In Modern Geometry a curve is considered as made up of an infinite number of points, which are placed in order along the curve, and then the secant through two consecutive points is a tangent. Euclid’s definition for a tangent is quite inadequate for any curve but the circle, and those derived from it by projection (the conic sections); and even for these the modern definition is better.

iv. Circles are said to touch one another when they meet, but do not intersect. There are two species of contact:—
1. When each circle is external to the other.
2. When one is inside the other.

The following is the modern definition of curve-contact:— When two curves have two, three, four, &c., consecutive points common, they have contact of the first, second, third, &c., orders.

v.

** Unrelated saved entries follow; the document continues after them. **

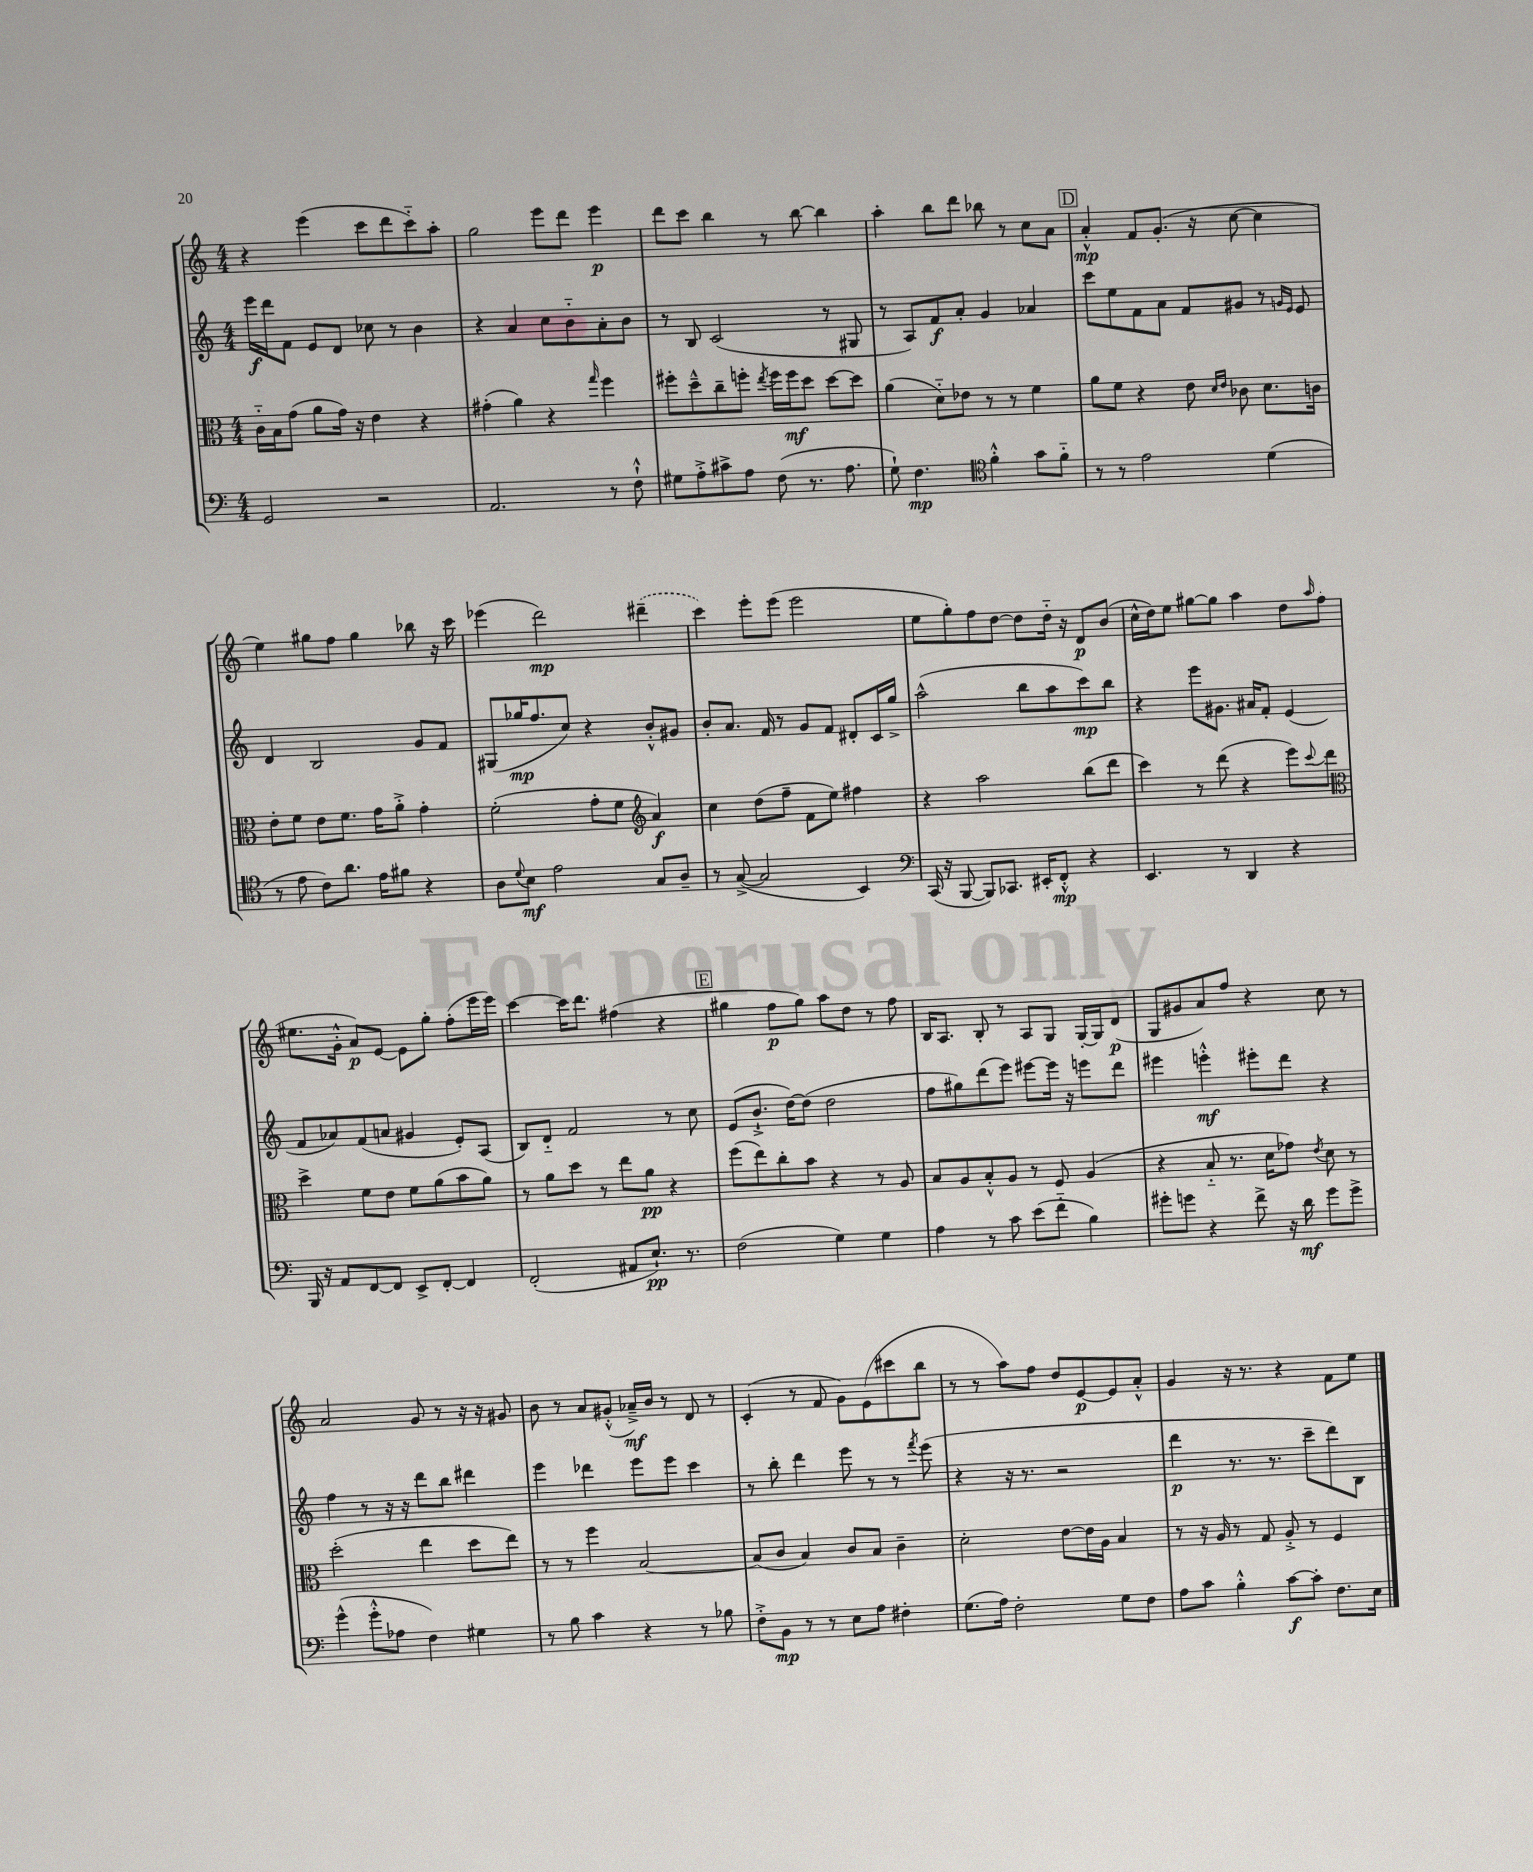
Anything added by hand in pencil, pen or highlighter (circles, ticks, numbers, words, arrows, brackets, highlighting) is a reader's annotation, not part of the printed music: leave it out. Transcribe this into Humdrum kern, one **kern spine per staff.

**kern	**kern	**kern	**kern
*staff4	*staff3	*staff2	*staff1
*clefF4	*clefC3	*clefG2	*clefG2
*k[]	*k[]	*k[]	*k[]
*M4/4	*M4/4	*M4/4	*M4/4
2GG	16c'~	16eee	4r
.	16B	16ddd	.
.	(8g	8f	.
.	8a	8e	(4eee
.	16g)	8d	.
.	16r	.	.
2r	4e	8cc-	8ccc
.	.	8r	8ddd
.	4r	4b	8ccc'~)
.	.	.	8aa'
=	=	=	=
2.AA	(4g#'	4r	2gg
.	4a)	4a	.
.	4r	8cc	8eee
.	.	8b'~	8ddd
.	16qqgg	.	.
8r	4ff	8a'	4eee
8F`^^	.	8b	.
=	=	=	=
8G#	8ff#'	8r	8ddd
8A'^	8dd~^^	8B	8ccc
8c#^	8cc~	(2c	4bb
8A	8ff'	.	.
.	8qee	.	.
(8F	16ff	.	8r
.	16ff	.	.
8.r	8dd	.	[8bb
.	[8dd	8r	4bb]
8.A	.	.	.
.	8dd]	8G#	.
=	=	=	=
8G`)	(4a	8r	4aa'
4.F	.	8A)	.
.	8d'~)	8f	8bb
.	8e-	8a'	8ddd
*clefC4	*	*	*
4f'^^	8r	4g	8bb-
.	8r	.	8r
8g	4f	4a-	8cc
8f'~	.	.	8a
=	=	=	=
8r	8a	8ccc	4a'^^
8r	8f	8ee	.
2e	4r	8f	8f
.	.	8a	(8.g'
.	8e	8f	.
.	.	.	16r
.	16qqd	.	.
.	16qqe	.	.
.	8c-	8g#	[8cc
(4d	8.d	8r	4cc]
.	.	16qqg	.
.	.	16qqe	.
.	.	8e	.
.	16c	.	.
=	=	=	=
8r	8e'	4d	4ee)
8e	8f	.	.
8c)	8e	2B	8gg#
8.a	8.f	.	8ff
.	.	.	4gg#
16e	16g	.	.
8f#	8a'^	.	.
4r	4g'	8g	8bb-
.	.	8f	16r
.	.	.	16ccc
=	=	=	=
8A	(2f'	(8G#	(4eee-
8qqd	.	.	.
8B	.	16gg-	.
.	.	8.ff	.
2e	.	.	2ddd)
.	.	8cc)	.
.	8g'	4r	.
.	8f	.	.
*	*clefG2	*	*
8G	4a)	8b'^^	(4ddd#~
8A~	.	8g#	.
=	=	=	=
8r	4cc	8b'	4ccc)
([8G^	.	8.a	.
2G]	(8dd	.	8eee'
.	.	16f	.
.	8ff~	8r	(8eee
.	8f	8g	2eee
.	8ee)	8f	.
4BB)	4ff#	8d#'	.
.	.	16c	.
.	.	16gg^	.
=	=	=	=
*clefF4	*	*	*
(16CC	4r	(2aa^^	8ee
16r	.	.	.
[8BBB	.	.	8gg')
8BBB])	2aa	.	8ff
8.CC-	.	.	[8dd
.	.	8bb	8dd]
16EE#'	.	.	.
8FF'^^	.	8aa	16dd'~
.	.	.	16r
4r	(8bb	8ccc)	8d
.	8ddd	8bb	(8b
=	=	=	=
4.EE	4ccc)	4r	16cc^^
.	.	.	16dd)
.	.	.	8ee
.	8r	8eee	[8gg#
8r	(8ddd	8.g#	8gg#]
4DD	4r	.	4aa
.	.	16a#	.
.	.	8f'	.
4r	8eee)	(4e	8dd
.	8qqccc	.	16qqaa
.	8ddd	.	(8ff
=	=	=	=
*	*clefC3	*	*
16BBB	4dd^	8f	8.ee#
16r	.	.	.
8AA	.	8a-)	.
.	.	.	16g'^^
[8FF	8f	(8f	8a)
8FF]	8e	8a	[8e
8EE^	8f	4g#	8e]
[8FF'	(8a	.	8gg'
4FF]	8b	8e')	(8ff'
.	8a)	(8A	16eee
.	.	.	16eee)
=	=	=	=
(2FF'	8r	8B)	[4ccc
.	8a	8d'~	.
.	8dd	2f	16ccc]
.	.	.	8.ddd
.	8r	.	.
8AA#	8ee	.	(4ff#
8.E`)	8a	.	.
.	4r	8r	4r
8.r	.	.	.
.	.	8cc	.
=	=	=	=
(2F	(8ff	(8e	4gg#
.	8ee)	8.b`^	.
.	8cc'	.	8ff
.	.	[16dd)	.
.	8b	(8dd]	8gg#)
4G)	4r	2dd	8aa
.	.	.	8dd
4G	8r	.	8r
.	8A	.	8ff
=	=	=	=
4A	8B	8ff	16B
.	.	.	8.A
.	8A	8gg#)	.
8r	8B'^^	(8ddd	8B'
8c	8A	8eee)	8r
(8e	8r	[8eee#	8A
8f'~	8F	16eee#]	8G
.	.	16r	.
4B)	(4A	8eee	[16G'
.	.	.	16G]
.	.	8ddd	(8d
=	=	=	=
8g#'	4r	4eee#	8G
8g	.	.	8g#
4r	8B'~	4eee'^^	8a)
.	8.r	.	8ff
8f^	.	8eee#'	4r
.	16d	.	.
16r	8g-)	8ddd	.
16d	.	.	.
.	8qe	.	.
8g	8d	4r	8cc
8g^	8r	.	8r
=	=	=	=
(4g^^	(2dd'	4ff	2a
8g'^^	.	8r	.
8A-	.	16r	.
.	.	16r	.
4F)	4ee	8ddd	8g
.	.	8bb	8r
4G#	8dd	4ddd#	16r
.	.	.	16r
.	8ee)	.	8g#
=	=	=	=
8r	8r	4eee	8b
8B	8r	.	8r
4c	4ff	4ddd-	8a
.	.	.	(8g#'^^
4r	[2B	8eee	16a-~^)
.	.	.	16b
.	.	8eee	8r
8r	.	4ccc	8d
8B-	.	.	8r
=	=	=	=
8F'^	(8B]	8r	(4c'
8BB	8c	8bb'	.
8r	4B)	4ddd	8r
8r	.	.	8f
8E	8c	8eee	8g)
8A	8B	8r	(8e
4F#'	4c~	8r	8ccc#
.	.	8qfff	.
.	.	(8eee	8bb
=	=	=	=
(8.G	2d'	4r	8r
.	.	.	8r
16A)	.	.	.
2F'	.	16r	8aa)
.	.	8.r	.
.	.	.	8ff
.	[8e	2r	8dd
.	16e]	.	[8e
.	16A	.	.
8G	4B	.	8e]
8F	.	.	8a'^^
=	=	=	=
8A	8r	4ddd	4g
8c	16r	.	.
.	16A	.	.
4B'^^	8r	8.r	16r
.	.	.	8.r
.	8G	.	.
.	.	8.r	.
[8c	8A'^	.	4r
8c']	8r	8ccc~	.
8.F	4F	8ddd)	8f
.	.	8B	8ee
16E	.	.	.
==	==	==	==
*-	*-	*-	*-
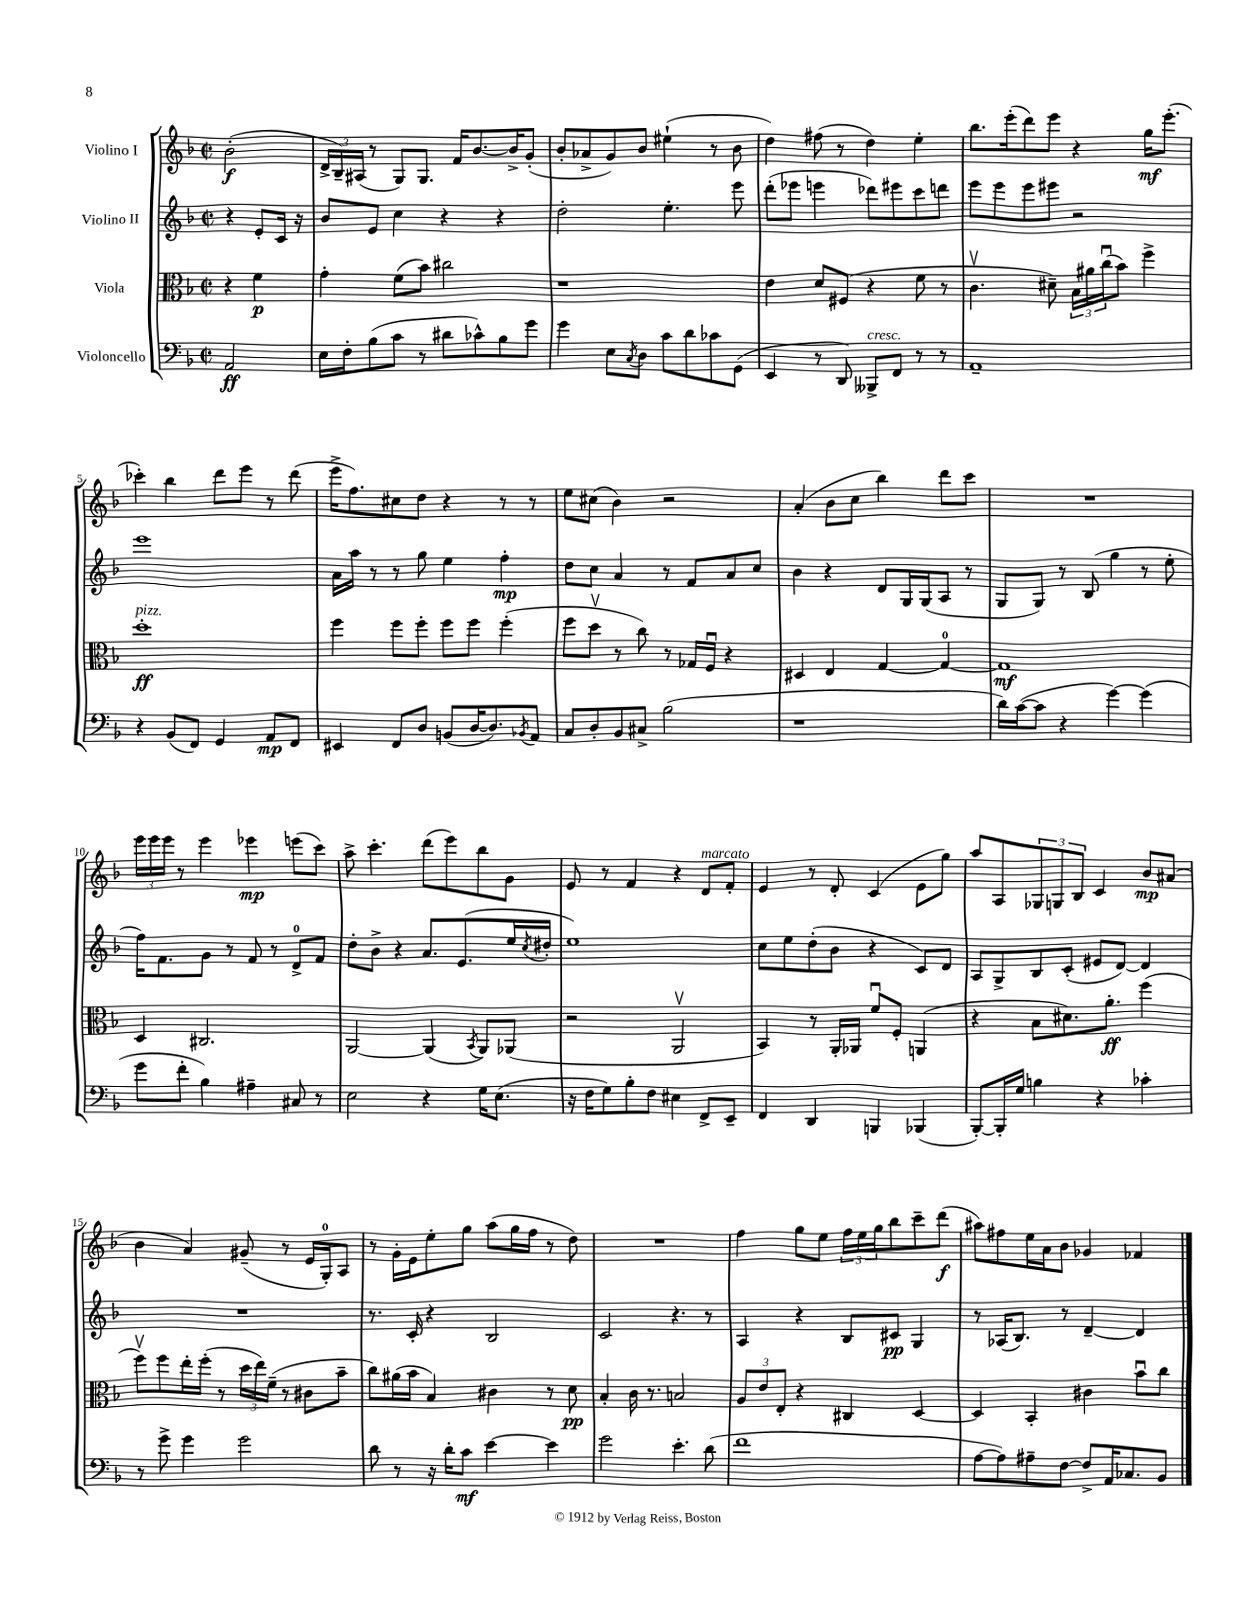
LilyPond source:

<<
\new StaffGroup <<
\new Staff = "s0" \with { instrumentName = "Violino I" } {
    \clef treble \key f \major \defaultTimeSignature \time 2/2 \partial 2
    bes'2-.\f( |
    \tuplet 3/2 { d'16-> bes16--) ais16( } r8 g8) g8. f'16 bes'8.~ bes'16-> g'8-.( |
    bes'8-. aes'8-> g'8) bes'8 eis''4-!( r8 bes'8 |
    d''4) fis''8( r8 d''4) e''4-. |
    bes''8. e'''16-.( d'''8) e'''8 r4 g''16\mf e'''8.-.( |
    ces'''4-.) bes''4 d'''8 e'''8 r8 d'''8( |
    e'''16-> f''8.) cis''8 d''8 r4 r8 r8 |
    e''8 cis''8( bes'4) r2 |
    a'4-.( bes'8 c''8 bes''4) d'''8 c'''8 |
    R1 |
    \tuplet 3/2 { e'''16 e'''16 e'''16 } r8 e'''4 ees'''4\mp e'''8( c'''8) |
    a''8-> c'''4.-. d'''8( e'''8) bes''8 g'8 |
    e'8 r8 f'4 r4 d'8^\markup { \italic "marcato" } f'8-. |
    e'4 r8 d'8-. c'4( e'8 g''8) |
    a''8 a8 \tuplet 3/2 { ges8 g8 bes8 } c'4 bes'8\mp ais'8( |
    bes'4 a'4) gis'8--( r8 e'16 g16-0-.) a8 |
    r8 g'16-. e'16 e''8-. g''8 a''8( g''16 f''16 r8 d''8) |
    R1 |
    f''4 g''8 e''8 \tuplet 3/2 { f''16 e''16 g''16 } bes''8 c'''8-- d'''8\f( |
    ais''8) fis''8 e''16 a'16 bes'8 ges'4 fes'4 \bar "|." |
}
\new Staff = "s1" \with { instrumentName = "Violino II" } {
    \clef treble \key f \major \defaultTimeSignature \time 2/2 \partial 2
    r4 e'8-. c'16 r16 |
    bes'8 e'8 c''4 r4 r4 |
    d''2-. e''4.-. e'''8 |
    d'''8-.( ees'''8 e'''4 des'''8) eis'''8 c'''8 d'''8 |
    e'''8 e'''8 e'''8 eis'''8 r2 |
    e'''1 |
    a'16 a''16 r8 r8 g''8 e''4 f''4-.\mp |
    d''8 c''8 a'4 r8 f'8 a'8 c''8 |
    bes'4 r4 d'8 g16 g16( a8 r8 |
    g8 g8) r8 bes8( g''4 r8 e''8-. |
    f''16) f'8. g'8 r8 f'8 r8 d'8-0-> f'8 |
    d''8-. bes'8-> r4 a'8. e'8.( e''16 \acciaccatura { c''8 } dis''16-. |
    e''1) |
    c''8 e''8 d''8-.( bes'8 r4 c'8) d'8 |
    a8 g8-> bes8 c'8-.( eis'8 d'8~) d'4 |
    R1 |
    r8. c'16-. r4 bes2 |
    c'2 r4. r8 |
    a4 r4 bes8 cis'8\pp g4 |
    r8 aes16( bes8.) r8 d'4~-- d'4 \bar "|." |
}
\new Staff = "s2" \with { instrumentName = "Viola" } {
    \clef alto \key f \major \defaultTimeSignature \time 2/2 \partial 2
    r4 f'4\p |
    g'4-. f'8( bes'8) cis''2 |
    r1 |
    e'4 d'8 fis8( r4 f'8 r8 |
    c'4.\upbow dis'8--) \tuplet 3/2 { bes16 ais'16 c''16\downbow( } bes'8) f''4-> |
    d''1-.\ff^\markup { \italic "pizz." } |
    f''4 f''8 f''8-. f''8 f''8 f''4-.( |
    f''8 d''8\upbow r8 c''8) r8 ges16 f16\downbow r4 |
    dis4 e4 g4~ g4-0~ |
    g1\mf |
    d4 cis2. |
    a,2~ a,4( \acciaccatura { bes,8 } a,8) aes,8( |
    r2 a,2\upbow |
    bes,4) r8 a,16-. aes,16 f'8\downbow f8-. a,4( |
    r4 bes8 dis'8.) a'8.-.\ff f''4( |
    f''8\upbow) f''8 e''16-. f''16-.( r8 \tuplet 3/2 { d''16 e''16) f'16--( } r8 cis'8 bes'8-- |
    c''8) ais'16( bes'16 bes4) cis'4 r8 d'8\pp |
    bes4-. c'16 r8. b2 |
    \tuplet 3/2 { a8 e'8 e8-. } r4 cis4 d4~ |
    d4 bes,4-. cis'4 bes'8\downbow c''8 \bar "|." |
}
\new Staff = "s3" \with { instrumentName = "Violoncello" } {
    \clef bass \key f \major \defaultTimeSignature \time 2/2 \partial 2
    a,2\ff |
    e16 f16-. bes8( c'8 r8 dis'8 ces'8-^) bes8 g'8 |
    g'4 e8 \acciaccatura { c8 } d8 c'8 d'8 ces'8 g,8( |
    e,4 r8 d,8) beses,,8->^\markup { \italic "cresc." } f,8 r8 r8 |
    a,1-- |
    r4 bes,8( f,8) g,4 a,8\mp f,8 |
    eis,4 f,8 d8 b,8( d16~ d8.) \acciaccatura { bes,8 } a,8 |
    c8 d8-. bes,8 cis8-> bes2( |
    r1 |
    d'16) c'16~( c'8 r4 g'4~) g'4( |
    g'8 f'8-. bes4) ais4-- cis8 r8 |
    e2 r4 g16 e8.( |
    r16 f16 g8) bes8-. f8 eis4 f,8-> e,8-- |
    f,4 d,4 b,,4 bes,,4( |
    bes,,8~-.) bes,,16-. g16 b4 r4 ces'4-. |
    r8 g'8-> g'4 g'2 |
    d'8 r8 r16 d'16-. c'8\mf e'4~ e'4 |
    g'2 e'4.-. d'8( |
    f'1 |
    a8~ a8) ais8-- f8~ f8-> a,16 ces8. bes,8 \bar "|." |
}
>>
>>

A segment of a circle is a figure bounded by a chord and one of the arcs into which it divides the circumference.

vi. Chords are said to be equally distant from the centre when the perpendiculars drawn to them from the centre are equal.

vii. The angle contained by two lines, drawn from any point in the circumference of a segment to the extremities of its chord, is called an angle in the segment.

viii. The angle of a segment is the angle contained between its chord and the tangent at either extremity.

A theorem is tacitly assumed in this Definition, namely, that the angles which the chord makes with the tangent at its extremities are equal. We shall prove this further on.

ix. An angle in a segment is said to stand on its conjugate arc.